UAE teachers call for support groups to help protect rights
Staff say phone hotlines to report potential abuse could also be effective
Teachers in Dubai have called for the formation of specialist support groups and hotlines to counter what has been described as “bullying tactics” from schools.
Several current and former members of staff told The National that they had faced problems over breaches of contract and unpaid salaries, leaving them feeling powerless.
Employees argued stricter policies introduced by the Knowledge and Human Development Authority (KHDA), Dubai's private education regulator, could help better protect their interests.
They claimed that without correct support, teachers - especially younger members of staff - were often left too scared to speak up if they were being treated unfairly.
Many teachers are new here and take the word of the school as law. They are too scared to speak up and there is no transparency
British school teacher
“Schools squeeze as much as they can out of teachers and bully them,” said Robert Welsh, 43, founder of Teacher Socials, a support group in Dubai.
“Some schools have told teachers that if they left their employment within the probation period, the school would not pay for their flight back home.”
Mr Welsh said he believed that out of school groups could help teachers deal with stress, or assist those battling debt or depression.
But he said more needed to be done at an official level - with schools taking a more active role in employee needs.
“Many teachers are new here [in the UAE] and take the word of the school as law,” a teacher from the UK who asked not to be named told The National.
“A lot of these so-called rules are scare tactics and teachers do not question them. They are too scared to speak up and there is no transparency,” she said.
The employee suggested that the KDHA should set up a special unit to address teachers’ queries and to give legal advice. She also said an anonymous helpline could offer support and guidance.
Mr Welsh, who previously worked for a private school, revealed he had once had school officials inspect his accommodation unannounced.
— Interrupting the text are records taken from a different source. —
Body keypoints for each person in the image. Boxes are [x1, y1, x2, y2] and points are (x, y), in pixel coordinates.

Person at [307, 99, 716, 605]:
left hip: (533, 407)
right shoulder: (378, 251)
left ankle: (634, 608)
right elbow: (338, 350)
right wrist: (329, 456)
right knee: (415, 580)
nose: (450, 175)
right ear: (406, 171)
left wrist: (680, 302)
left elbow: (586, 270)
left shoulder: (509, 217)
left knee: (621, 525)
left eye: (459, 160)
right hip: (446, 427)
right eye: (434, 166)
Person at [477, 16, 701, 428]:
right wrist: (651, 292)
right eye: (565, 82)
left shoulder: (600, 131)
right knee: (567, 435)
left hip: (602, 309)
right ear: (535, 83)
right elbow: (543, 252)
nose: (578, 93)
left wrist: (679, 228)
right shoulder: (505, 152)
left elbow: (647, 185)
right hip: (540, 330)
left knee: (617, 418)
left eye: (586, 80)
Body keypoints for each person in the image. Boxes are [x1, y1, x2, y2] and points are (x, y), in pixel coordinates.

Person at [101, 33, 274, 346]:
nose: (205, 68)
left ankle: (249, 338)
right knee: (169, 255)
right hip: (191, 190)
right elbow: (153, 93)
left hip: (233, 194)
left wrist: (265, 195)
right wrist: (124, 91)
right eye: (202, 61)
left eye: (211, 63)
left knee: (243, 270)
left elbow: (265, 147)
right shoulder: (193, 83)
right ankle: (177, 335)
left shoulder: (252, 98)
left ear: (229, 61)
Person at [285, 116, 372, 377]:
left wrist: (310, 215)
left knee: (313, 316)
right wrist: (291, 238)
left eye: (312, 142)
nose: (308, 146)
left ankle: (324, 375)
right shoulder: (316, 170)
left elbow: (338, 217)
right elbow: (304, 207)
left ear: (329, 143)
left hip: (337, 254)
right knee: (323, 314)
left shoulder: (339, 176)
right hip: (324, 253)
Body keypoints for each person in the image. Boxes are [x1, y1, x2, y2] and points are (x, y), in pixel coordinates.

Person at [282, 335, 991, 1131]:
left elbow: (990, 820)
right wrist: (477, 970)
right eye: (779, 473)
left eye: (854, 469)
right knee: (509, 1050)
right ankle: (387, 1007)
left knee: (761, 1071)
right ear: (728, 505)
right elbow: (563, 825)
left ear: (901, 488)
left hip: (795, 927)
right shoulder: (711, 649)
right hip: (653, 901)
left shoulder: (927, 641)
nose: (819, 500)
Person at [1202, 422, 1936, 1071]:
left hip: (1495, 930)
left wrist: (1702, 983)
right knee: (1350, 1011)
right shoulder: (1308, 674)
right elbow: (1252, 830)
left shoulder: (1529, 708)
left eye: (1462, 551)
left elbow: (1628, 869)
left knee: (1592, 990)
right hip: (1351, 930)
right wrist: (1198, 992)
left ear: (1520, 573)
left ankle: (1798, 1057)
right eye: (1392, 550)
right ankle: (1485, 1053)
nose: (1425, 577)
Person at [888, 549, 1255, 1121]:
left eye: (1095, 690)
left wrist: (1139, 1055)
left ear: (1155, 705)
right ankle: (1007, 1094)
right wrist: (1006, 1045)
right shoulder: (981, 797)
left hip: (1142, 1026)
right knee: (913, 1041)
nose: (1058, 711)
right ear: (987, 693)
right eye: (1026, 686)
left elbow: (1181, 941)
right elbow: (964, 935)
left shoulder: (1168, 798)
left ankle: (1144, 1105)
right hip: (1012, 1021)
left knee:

He said he was only informed via a later email which said his home had been untidy.
“They kept a set of keys without our knowledge,” he said.
Another former private school teacher from Ireland, who also did not want to be named, said he left his job within a year due to “unrealistic demands”.
He said his salary was frequently delayed, forcing him to live on a very tight budget for fear of becoming overdrawn.
If it’s a breach of a contractual agreement, it’s a straightforward case governed by the labour law
Hind Al Mualla, KHDA
“I received just Dh70 a month to cover my return flight home, which added up to just about Dh800 per year," he said.
"I saw all my friends getting a better travel allowance, but the school just argued that they could not pay me more."
In 2018, KHDA studied the well-being of staff for the first time and found 43 per cent of adults in schools were "just getting by or just functioning".
But teachers who think their contracts are being breached are able to raise any issues with the Ministry of Human Resources and Emiratisation.
“If it’s a breach of a contractual agreement, it’s a straightforward case governed by the labour law,” said Hind Al Mualla, chief of creativity, happiness and innovation at KHDA.
Gems Education, the largest private education provider in the country, said it had systems in place to ensure the well-being of its staff.
Its teachers can book an appointment with a school counsellor for an informal meeting. Other schools offer after-class staff activities to help alleviate stress.
“Well-being walls, where positive feedback is shared by parents, students and other staff help create a positive atmosphere,” said Sara Hedger, head of safeguarding and child protection at Gems Education.
“There are monthly picnics for all staff members, not just teachers, to encourage a community [feeling] and a social support network.
“Mental health first aid teams have been trained in many schools to spot early signs of stress, anxiety or depression so that teachers can be helped."
Taaleem Schools, which operates several international schools in the country, also follows a strict policy when it comes to the welfare of its teachers.
Employees who face problems can email the group’s chief executive direct.
"We recognise that being a teacher is a stressful vocation and offer support and guidance through peers, line management, counsellors and an external employee assistance programme," said Gavin Walford‑Wright, an admissions officer.
"Taaleem partners with an external employee assistance programme provider to ensure the mental health and well-being of our staff is protected," he said.